A rendere ancora più temibile la “vendetta” di Barresi, comparso una prima volta davanti ai pm pochi mesi dopo la decadenza come direttore generale decisa dal Tar, c’è poi la circostanza per cui le sue rivelazioni si innesterebbero su un quadro già delineato con un certo livello di dettaglio dagli investigatori. Sicché potrebbe rivelarsi un testimone formidabile anche per descrivere un contesto complessivo in cui nei confronti di un assessore come Leone risultano ipotizzati anche un episodio di concussione e un episodio di corruzione e turbativa d’asta in concorso con Piro, il fratello Vincenzo, in senatore Pd Salvatore Margiotta, la non ancora sindaca di Lagonegro Di Lascio (eletta a settembre 2020), un funzionario comunale del centro valnocino, Lorenzo Buldo, e un paio di costruttori della zona. Mentre il direttore generale Esposito rischia un processo per associazione a delinquere assieme al segretario del governatore Bardi, Mario Araneo. Proprio lui che dopo essere finito nel radar dei pm per i suoi presunti rapporti con Pittella e il noto avvocato potentino Raffaele Cristalli De Bonis, già indagati per altre vicende, avrebbe condotto involontariamente lo sguardo degli investigatori sulle dinamiche del nuovo potere regionale. Coi risultati ormai noti.

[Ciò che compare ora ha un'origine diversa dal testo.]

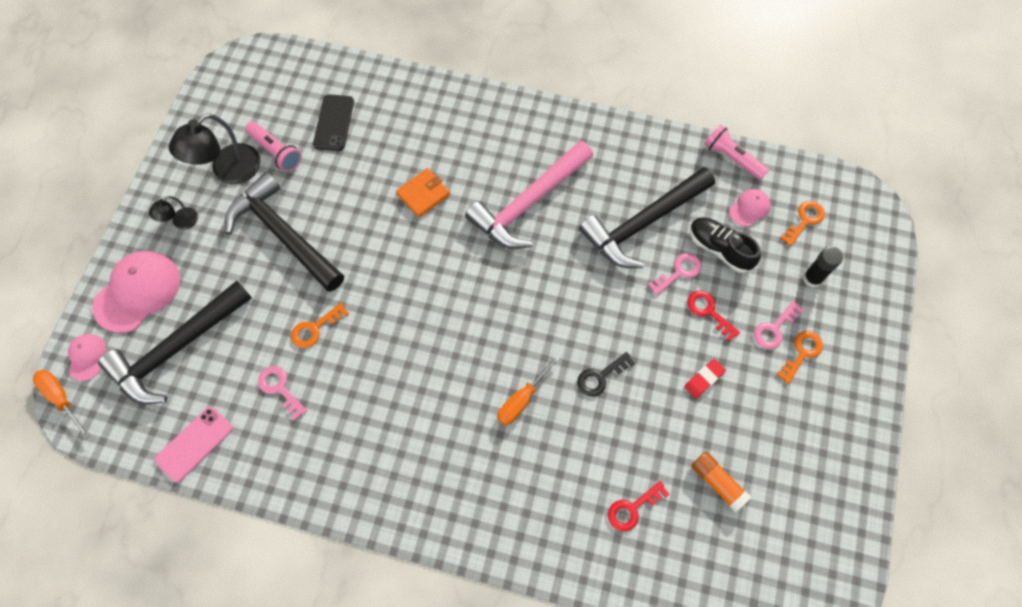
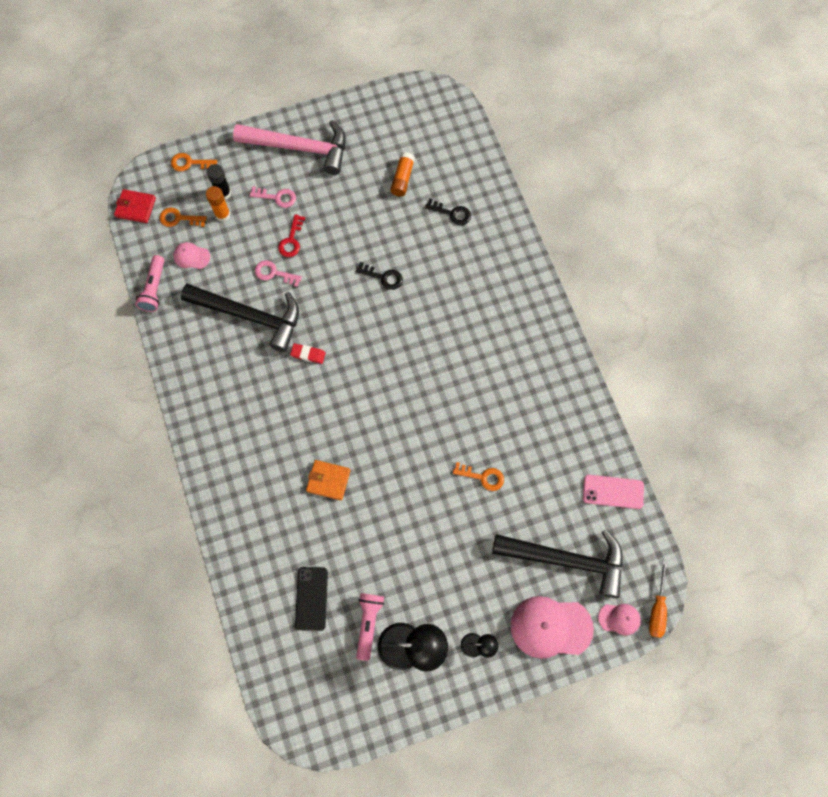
camera: 125 degrees left, 5 degrees up
pink cap [68,334,106,381] -> pink cap turned 135 degrees counterclockwise [598,604,641,636]
black hammer [225,172,344,292] -> none
pink key [258,366,307,421] -> none
black phone [313,94,354,151] -> black phone turned 60 degrees counterclockwise [295,567,328,631]
pink hammer [465,141,593,249] -> pink hammer moved to [233,120,346,175]
orange screwdriver [497,354,561,426] -> none
red key [608,481,670,532] -> black key [425,198,471,225]
red eraser [684,359,726,398] -> red eraser moved to [290,343,326,364]
black shoe [690,217,761,273] -> none
orange key [776,331,823,384] -> orange key moved to [171,153,217,171]
none -> red wallet [114,189,156,223]
none -> orange glue stick [206,186,231,222]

Una cinquantina di indagati a vario titolo, tra i quali anche l’altro assessore regionale forzista, Franco Cupparo, diversi imprenditori lucani di primo piano, la sindaca di Lagonegro, e i suoi omologhi di Maratea, Ruoti e San Severino Lucano: Daniele Stoppelli, Anna Scalise e Franco Fiore. Più almeno altrettanti capi d’imputazione provvisoria, per accuse che vanno dall’ abuso d’ufficio alla turbativa d’asta, passando per la corruzione e persino lo scambio elettorale politico-mafioso.
Quanto basta, insomma, per dinamitare l’amministrazione regionale in carica e quella almeno 4 comuni lucani. Sempre che gli inquirenti decidano di non archiviare tutto e vadano in fondo alla questione senza accontentarsi di un semplice processo, chiedendo arresti e misure cautelari proporzionate rispetto alla gravità dei reati contestati.